Stored items:
'''

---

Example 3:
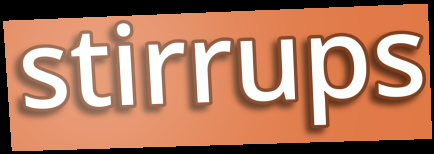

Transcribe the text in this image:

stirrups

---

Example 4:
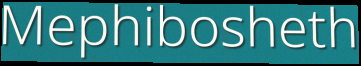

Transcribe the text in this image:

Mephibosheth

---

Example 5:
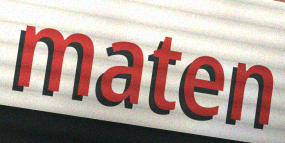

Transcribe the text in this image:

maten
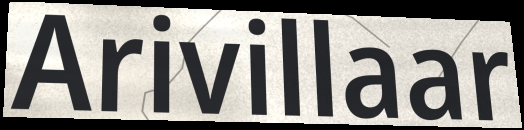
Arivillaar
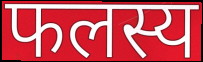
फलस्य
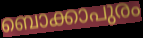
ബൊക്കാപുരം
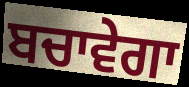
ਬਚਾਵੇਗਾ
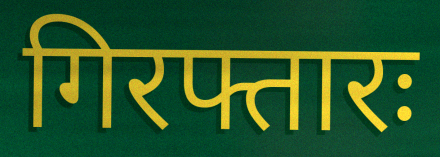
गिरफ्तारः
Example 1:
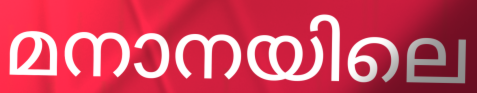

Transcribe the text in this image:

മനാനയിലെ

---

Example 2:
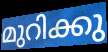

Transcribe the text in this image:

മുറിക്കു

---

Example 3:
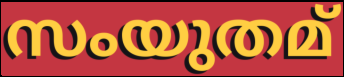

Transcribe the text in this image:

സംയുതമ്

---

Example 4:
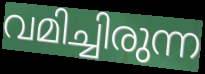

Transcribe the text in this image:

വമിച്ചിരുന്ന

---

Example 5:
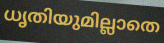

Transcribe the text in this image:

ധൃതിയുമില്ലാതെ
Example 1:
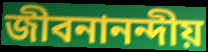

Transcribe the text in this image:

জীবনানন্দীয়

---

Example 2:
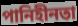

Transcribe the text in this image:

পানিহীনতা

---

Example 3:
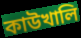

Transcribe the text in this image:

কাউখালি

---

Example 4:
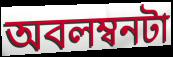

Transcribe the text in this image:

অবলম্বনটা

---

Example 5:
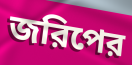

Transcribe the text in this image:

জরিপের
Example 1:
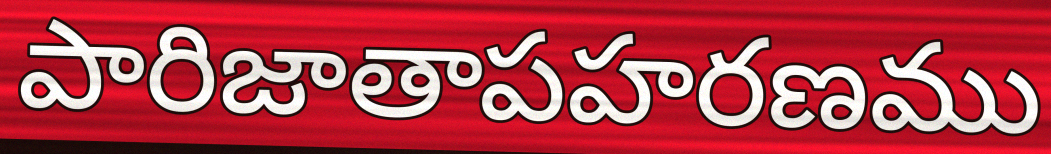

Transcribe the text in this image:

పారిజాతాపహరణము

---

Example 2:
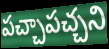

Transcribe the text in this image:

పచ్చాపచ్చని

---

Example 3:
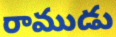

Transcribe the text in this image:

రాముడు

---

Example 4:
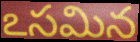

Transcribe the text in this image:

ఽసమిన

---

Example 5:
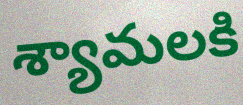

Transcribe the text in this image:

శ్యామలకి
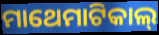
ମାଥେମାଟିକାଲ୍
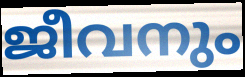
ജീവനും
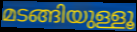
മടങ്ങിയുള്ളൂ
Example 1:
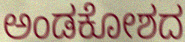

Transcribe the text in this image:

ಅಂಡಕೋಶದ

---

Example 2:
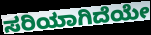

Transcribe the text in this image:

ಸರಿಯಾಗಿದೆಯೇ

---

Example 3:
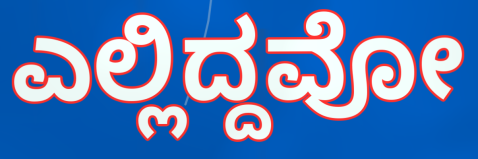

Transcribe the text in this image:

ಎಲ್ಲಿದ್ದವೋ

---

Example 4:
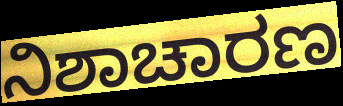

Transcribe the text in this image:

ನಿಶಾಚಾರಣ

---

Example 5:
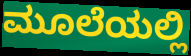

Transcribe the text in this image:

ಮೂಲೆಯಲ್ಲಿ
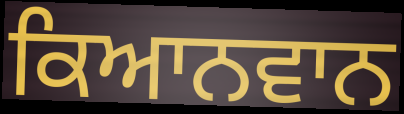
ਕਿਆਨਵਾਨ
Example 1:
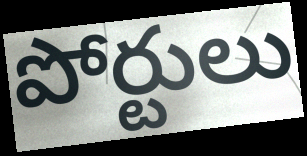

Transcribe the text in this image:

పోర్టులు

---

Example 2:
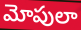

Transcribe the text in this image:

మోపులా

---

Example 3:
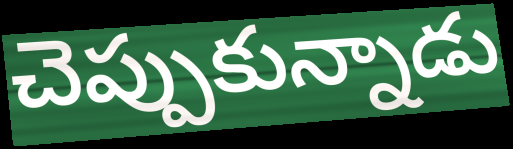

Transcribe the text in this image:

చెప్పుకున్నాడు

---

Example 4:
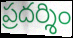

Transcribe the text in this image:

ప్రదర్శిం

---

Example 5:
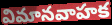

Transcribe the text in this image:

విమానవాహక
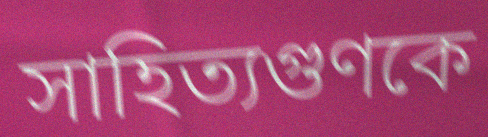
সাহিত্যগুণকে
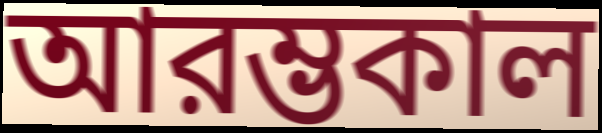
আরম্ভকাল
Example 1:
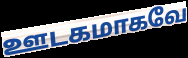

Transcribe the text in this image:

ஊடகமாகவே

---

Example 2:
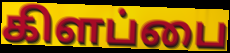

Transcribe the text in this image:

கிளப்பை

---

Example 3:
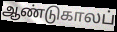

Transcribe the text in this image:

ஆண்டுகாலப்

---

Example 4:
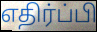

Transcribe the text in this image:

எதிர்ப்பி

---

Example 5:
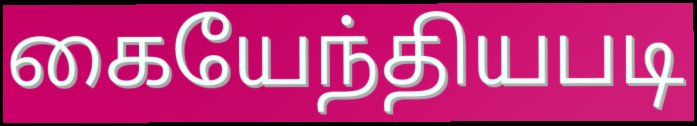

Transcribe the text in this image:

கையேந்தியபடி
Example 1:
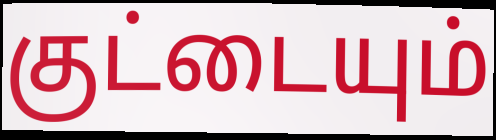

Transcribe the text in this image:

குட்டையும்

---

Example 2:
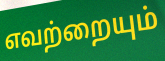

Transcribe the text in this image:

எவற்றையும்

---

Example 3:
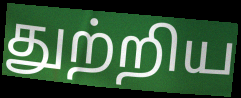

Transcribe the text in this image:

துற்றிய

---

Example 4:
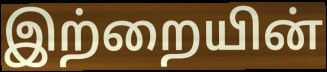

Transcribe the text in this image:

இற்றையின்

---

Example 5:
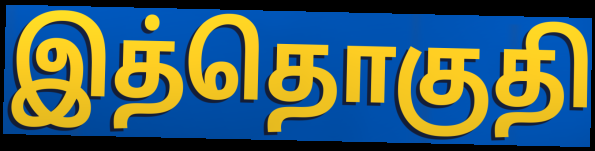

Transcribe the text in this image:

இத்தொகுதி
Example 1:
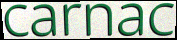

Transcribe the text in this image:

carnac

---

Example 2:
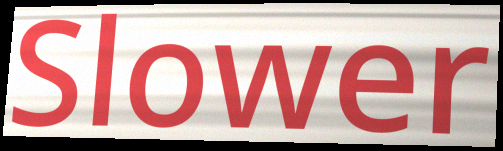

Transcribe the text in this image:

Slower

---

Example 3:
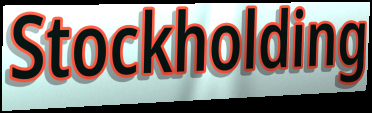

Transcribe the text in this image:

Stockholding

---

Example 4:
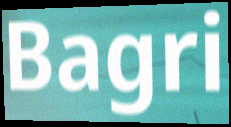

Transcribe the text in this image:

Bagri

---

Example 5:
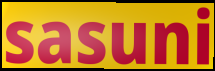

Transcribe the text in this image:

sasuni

'''

◆ Goal of the exercise
The entries above are to be restated verbatim, with no pictures carried over.

◆ Task answer
---

Example 3:

Transcribe the text in this image:

stirrups

---

Example 4:

Transcribe the text in this image:

Mephibosheth

---

Example 5:

Transcribe the text in this image:

maten
Arivillaar
फलस्य
ബൊക്കാപുരം
ਬਚਾਵੇਗਾ
गिरफ्तारः
Example 1:

Transcribe the text in this image:

മനാനയിലെ

---

Example 2:

Transcribe the text in this image:

മുറിക്കു

---

Example 3:

Transcribe the text in this image:

സംയുതമ്

---

Example 4:

Transcribe the text in this image:

വമിച്ചിരുന്ന

---

Example 5:

Transcribe the text in this image:

ധൃതിയുമില്ലാതെ
Example 1:

Transcribe the text in this image:

জীবনানন্দীয়

---

Example 2:

Transcribe the text in this image:

পানিহীনতা

---

Example 3:

Transcribe the text in this image:

কাউখালি

---

Example 4:

Transcribe the text in this image:

অবলম্বনটা

---

Example 5:

Transcribe the text in this image:

জরিপের
Example 1:

Transcribe the text in this image:

పారిజాతాపహరణము

---

Example 2:

Transcribe the text in this image:

పచ్చాపచ్చని

---

Example 3:

Transcribe the text in this image:

రాముడు

---

Example 4:

Transcribe the text in this image:

ఽసమిన

---

Example 5:

Transcribe the text in this image:

శ్యామలకి
ମାଥେମାଟିକାଲ୍
ജീവനും
മടങ്ങിയുള്ളൂ
Example 1:

Transcribe the text in this image:

ಅಂಡಕೋಶದ

---

Example 2:

Transcribe the text in this image:

ಸರಿಯಾಗಿದೆಯೇ

---

Example 3:

Transcribe the text in this image:

ಎಲ್ಲಿದ್ದವೋ

---

Example 4:

Transcribe the text in this image:

ನಿಶಾಚಾರಣ

---

Example 5:

Transcribe the text in this image:

ಮೂಲೆಯಲ್ಲಿ
ਕਿਆਨਵਾਨ
Example 1:

Transcribe the text in this image:

పోర్టులు

---

Example 2:

Transcribe the text in this image:

మోపులా

---

Example 3:

Transcribe the text in this image:

చెప్పుకున్నాడు

---

Example 4:

Transcribe the text in this image:

ప్రదర్శిం

---

Example 5:

Transcribe the text in this image:

విమానవాహక
সাহিত্যগুণকে
আরম্ভকাল
Example 1:

Transcribe the text in this image:

ஊடகமாகவே

---

Example 2:

Transcribe the text in this image:

கிளப்பை

---

Example 3:

Transcribe the text in this image:

ஆண்டுகாலப்

---

Example 4:

Transcribe the text in this image:

எதிர்ப்பி

---

Example 5:

Transcribe the text in this image:

கையேந்தியபடி
Example 1:

Transcribe the text in this image:

குட்டையும்

---

Example 2:

Transcribe the text in this image:

எவற்றையும்

---

Example 3:

Transcribe the text in this image:

துற்றிய

---

Example 4:

Transcribe the text in this image:

இற்றையின்

---

Example 5:

Transcribe the text in this image:

இத்தொகுதி
Example 1:

Transcribe the text in this image:

carnac

---

Example 2:

Transcribe the text in this image:

Slower

---

Example 3:

Transcribe the text in this image:

Stockholding

---

Example 4:

Transcribe the text in this image:

Bagri

---

Example 5:

Transcribe the text in this image:

sasuni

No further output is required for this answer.